Records supplied Start Marker

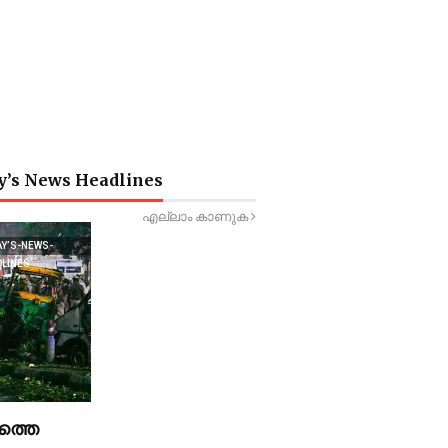
y’s News Headlines
എല്ലാം കാണുക
AY’S-NEWS-
DLINES
ത്തെ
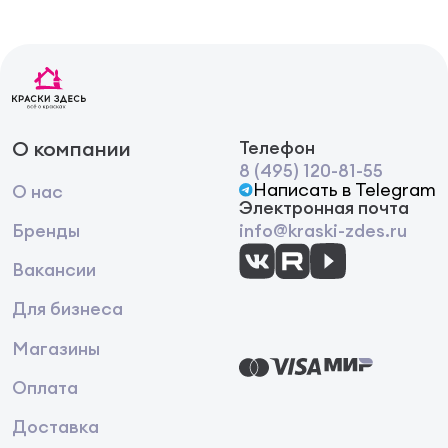
пластикового шпателя, удалить грязь и остатки
покрытия, затем смыть остатки струей воды и
хорошо просушить поверхность. Необходимо
убедиться, что поверхность, после применения
Exterior Wood Cleaner, тщательно промыта и все
действующие органические вещества удалены.
Характеристики
О компании
Телефон
внешний вид жидкость
прозрачный
8 (495) 120-81-55
Написать в Telegram
без запаха
О нас
Электронная почта
уровень pH 2,0 ± 0,5
Бренды
info@kraski-zdes.ru
плотность 1,0 ± 0,1 кг/л
габариты 13 х 7.5 х 16
Вакансии
Для бизнеса
Магазины
Оплата
Доставка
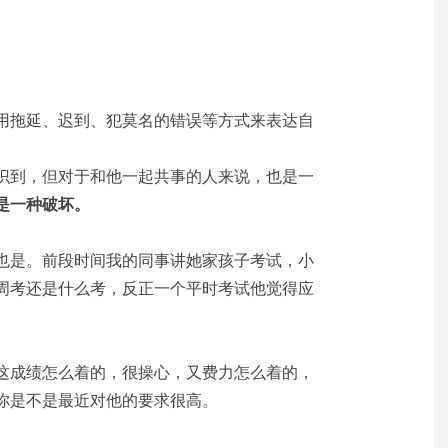
用拖延、迟到、犯莫名的错误等方式来表达自
识到，但对于和他一起共事的人来说，也是一
是一种破坏。
也是。前段时间我的同事讲她家孩子考试，小
周考还是什么考，反正一个平时考试他觉得应
这成绩怎么着的，很操心，又费力怎么着的，
你是不是最近对他的要求很高。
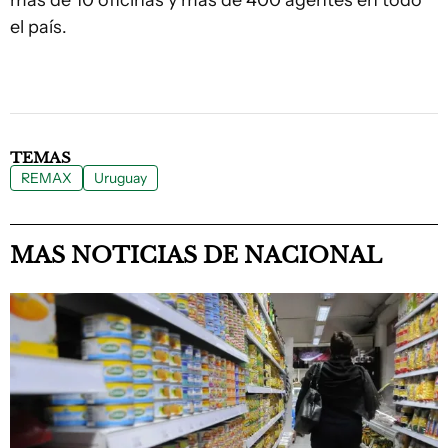
más de 10 oficinas y más de 400 agentes en todo
el país.
TEMAS
REMAX
Uruguay
MAS NOTICIAS DE NACIONAL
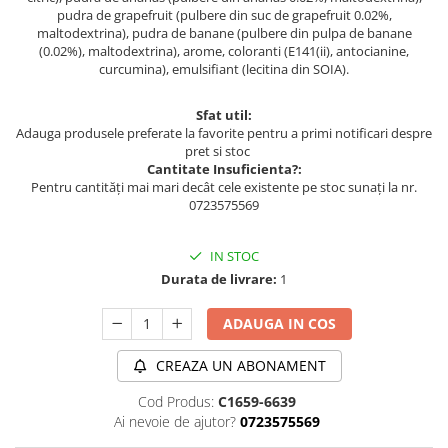
pudra de grapefruit (pulbere din suc de grapefruit 0.02%,
maltodextrina), pudra de banane (pulbere din pulpa de banane
(0.02%), maltodextrina), arome, coloranti (E141(ii), antocianine,
curcumina), emulsifiant (lecitina din SOIA).
Sfat util:
Adauga produsele preferate la favorite pentru a primi notificari despre
pret si stoc
Cantitate Insuficienta?:
Pentru cantități mai mari decât cele existente pe stoc sunați la nr.
0723575569
IN STOC
Durata de livrare:
1
ADAUGA IN COS
CREAZA UN ABONAMENT
Cod Produs:
C1659-6639
Ai nevoie de ajutor?
0723575569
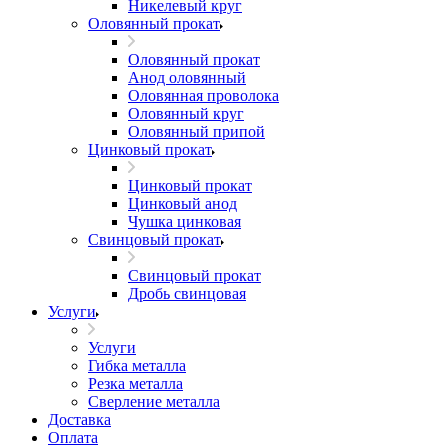
Никелевый круг
Оловянный прокат
Оловянный прокат
Анод оловянный
Оловянная проволока
Оловянный круг
Оловянный припой
Цинковый прокат
Цинковый прокат
Цинковый анод
Чушка цинковая
Свинцовый прокат
Свинцовый прокат
Дробь свинцовая
Услуги
Услуги
Гибка металла
Резка металла
Сверление металла
Доставка
Оплата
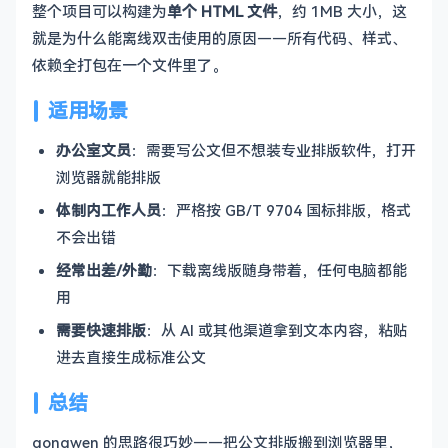
整个项目可以构建为
单个 HTML 文件
，约 1MB 大小，这
就是为什么能离线双击使用的原因——所有代码、样式、
依赖全打包在一个文件里了。
适用场景
办公室文员
：需要写公文但不想装专业排版软件，打开
浏览器就能排版
体制内工作人员
：严格按 GB/T 9704 国标排版，格式
不会出错
经常出差/外勤
：下载离线版随身带着，任何电脑都能
用
需要快速排版
：从 AI 或其他渠道拿到文本内容，粘贴
进去直接生成标准公文
总结
gongwen 的思路很巧妙——把公文排版搬到浏览器里，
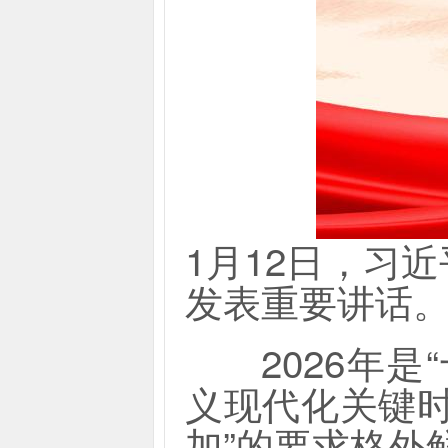
1月12日，习
发表重要讲话
2026年是
义现代化关键
加”的要求格外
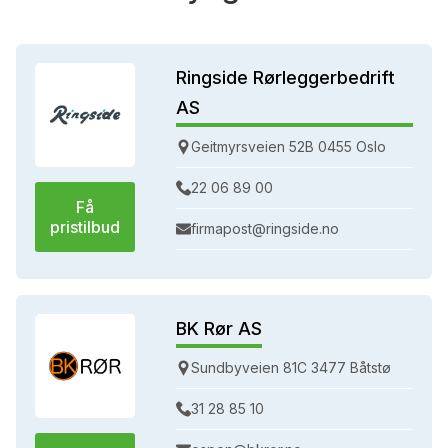
Ringside Rørleggerbedrift
AS
Geitmyrsveien 52B 0455 Oslo
22 06 89 00
Få
pristilbud
firmapost@ringside.no
BK Rør AS
Sundbyveien 81C 3477 Båtstø
31 28 85 10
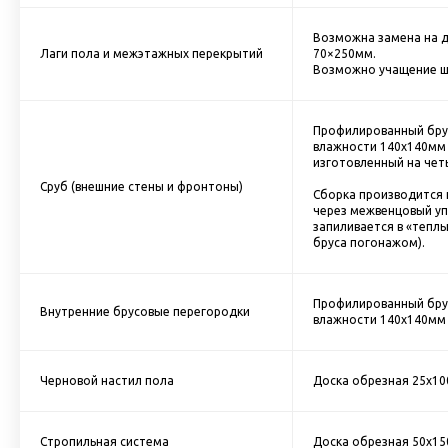
Возможна замена на д
Лаги пола и межэтажных перекрытий
70×250мм.
Возможно учащение ша
Профилированный бру
влажности 140х140мм 
изготовленный на чет
Сруб (внешние стены и фронтоны)
Сборка производится 
через межвенцовый уп
запиливается в «теплы
бруса погонажом).
Профилированный бру
Внутренние брусовые перегородки
влажности 140х140мм 
Черновой настил пола
Доска обрезная 25х10
Стропильная система
Доска обрезная 50х15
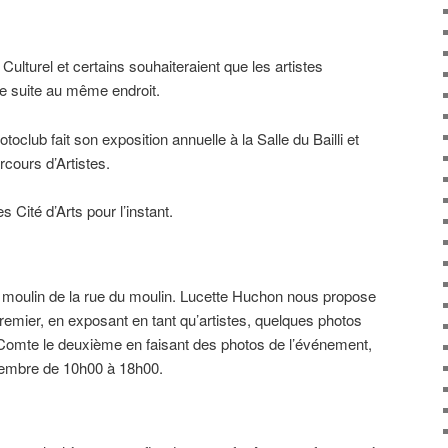
Culturel et certains souhaiteraient que les artistes
e suite au même endroit.
toclub fait son exposition annuelle à la Salle du Bailli et
arcours d’Artistes.
Cité d’Arts pour l’instant.
u moulin de la rue du moulin. Lucette Huchon nous propose
 premier, en exposant en tant qu’artistes, quelques photos
-Comte le deuxième en faisant des photos de l’événement,
ptembre de 10h00 à 18h00.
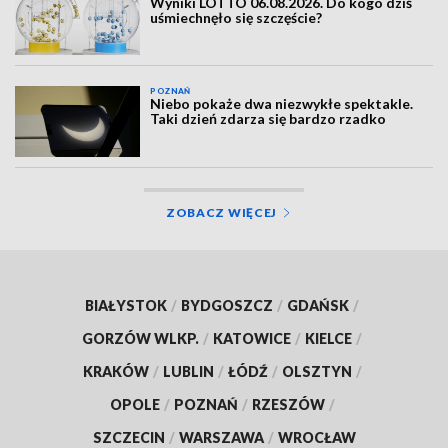
Wyniki LOTTO 06.08.2026. Do kogo dziś
uśmiechnęło się szczęście?
POZNAŃ
Niebo pokaże dwa niezwykłe spektakle.
Taki dzień zdarza się bardzo rzadko
ZOBACZ WIĘCEJ
BIAŁYSTOK
/
BYDGOSZCZ
/
GDAŃSK
/
GORZÓW WLKP.
/
KATOWICE
/
KIELCE
/
KRAKÓW
/
LUBLIN
/
ŁÓDŹ
/
OLSZTYN
/
OPOLE
/
POZNAŃ
/
RZESZÓW
/
SZCZECIN
/
WARSZAWA
/
WROCŁAW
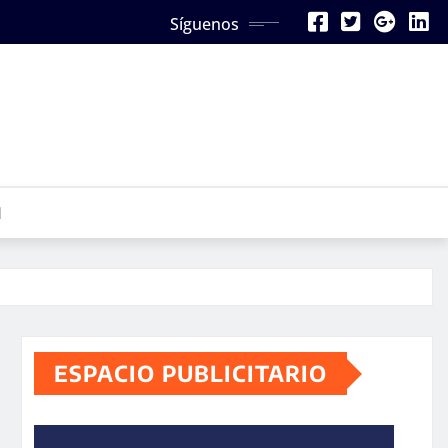
Síguenos
N
ESPACIO PUBLICITARIO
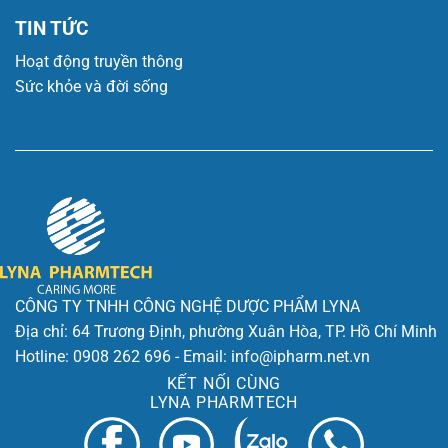
TIN TỨC
Hoạt động truyền thông
Sức khỏe và đời sống
CÔNG TY TNHH CÔNG NGHỆ DƯỢC PHẨM LYNA
Địa chỉ: 64 Trương Định, phường Xuân Hòa, TP. Hồ Chí Minh
Hotline: 0908 262 696 - Email: info@ipharm.net.vn
KẾT NỐI CÙNG
LYNA PHARMTECH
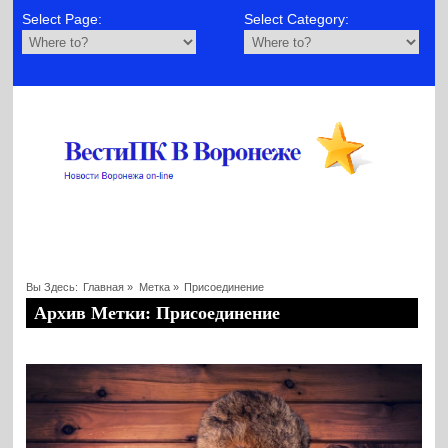
Select Page:
Select Category:
Вы Здесь:
Главная
»
Метка »
Присоединение
Архив Метки: Присоединение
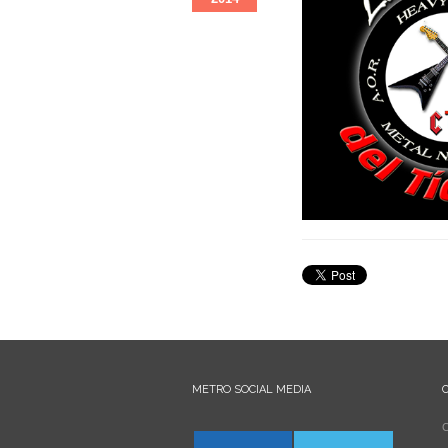
METRO SOCIAL MEDIA
C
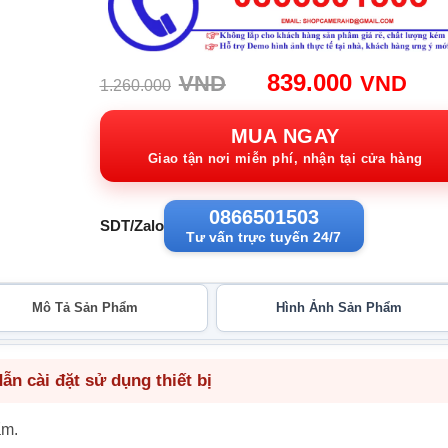
Giá
Giá
839.000
VND
VND
1.260.000
gốc:
hiệ
1.260.000VND.
tại:
MUA NGAY
839
Giao tận nơi miễn phí, nhận tại cửa hàng
0866501503
SDT/Zalo
Tư vấn trực tuyến 24/7
Mô Tả Sản Phẩm
Hình Ảnh Sản Phẩm
n cài đặt sử dụng thiết bị
ẩm.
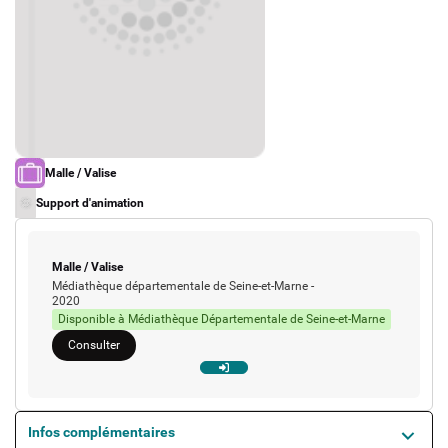
Actions culturelles
Desserte documentaire
Accompagnement au quotidien
Accompagnement de projets
Ressources
pro
Tutoriels Syrtis
Veille professionnelle
Type de support matériel
Malle / Valise
Fiches pratiques
Publications
Type d'oeuvre
Support d'animation
Type de support matériel
Malle / Valise
Médiathèque départementale de Seine-et-Marne
-
2020
Disponible à Médiathèque Départementale de Seine-et-Marne
Consulter
Infos complémentaires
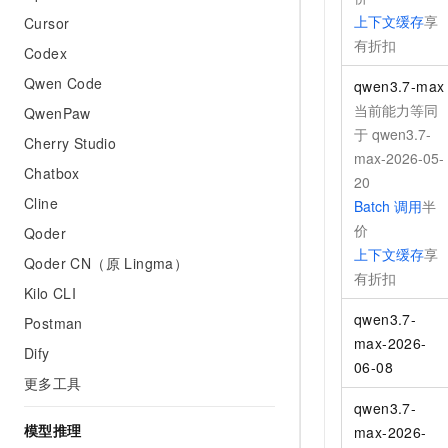
上下文缓存
享
Cursor
有折扣
Codex
Qwen Code
qwen3.7-max
当前能力等同
QwenPaw
于
qwen3.7-
Cherry Studio
max-2026-05-
Chatbox
20
Cline
Batch
调用
半
价
Qoder
上下文缓存
享
Qoder CN（原 Lingma）
有折扣
Kilo CLI
qwen3.7-
Postman
max-2026-
Dify
06-08
更多工具
qwen3.7-
模型推理
max-2026-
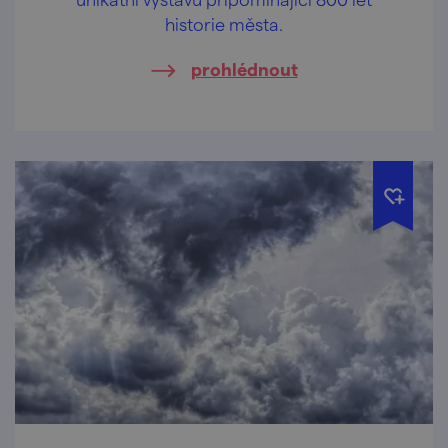
historie města.
prohlédnout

Records supplied End Marker

* _Task requirements_: Reproduce the text word for word, beginning at the line that contains "Возможна замена на д" and stopping after the line that contains "Доска обрезная 50х15".

* _Answer area_:
Возможна замена на д
Лаги пола и межэтажных перекрытий
70×250мм.
Возможно учащение ша
Профилированный бру
влажности 140х140мм 
изготовленный на чет
Сруб (внешние стены и фронтоны)
Сборка производится 
через межвенцовый уп
запиливается в «теплы
бруса погонажом).
Профилированный бру
Внутренние брусовые перегородки
влажности 140х140мм 
Черновой настил пола
Доска обрезная 25х10
Стропильная система
Доска обрезная 50х15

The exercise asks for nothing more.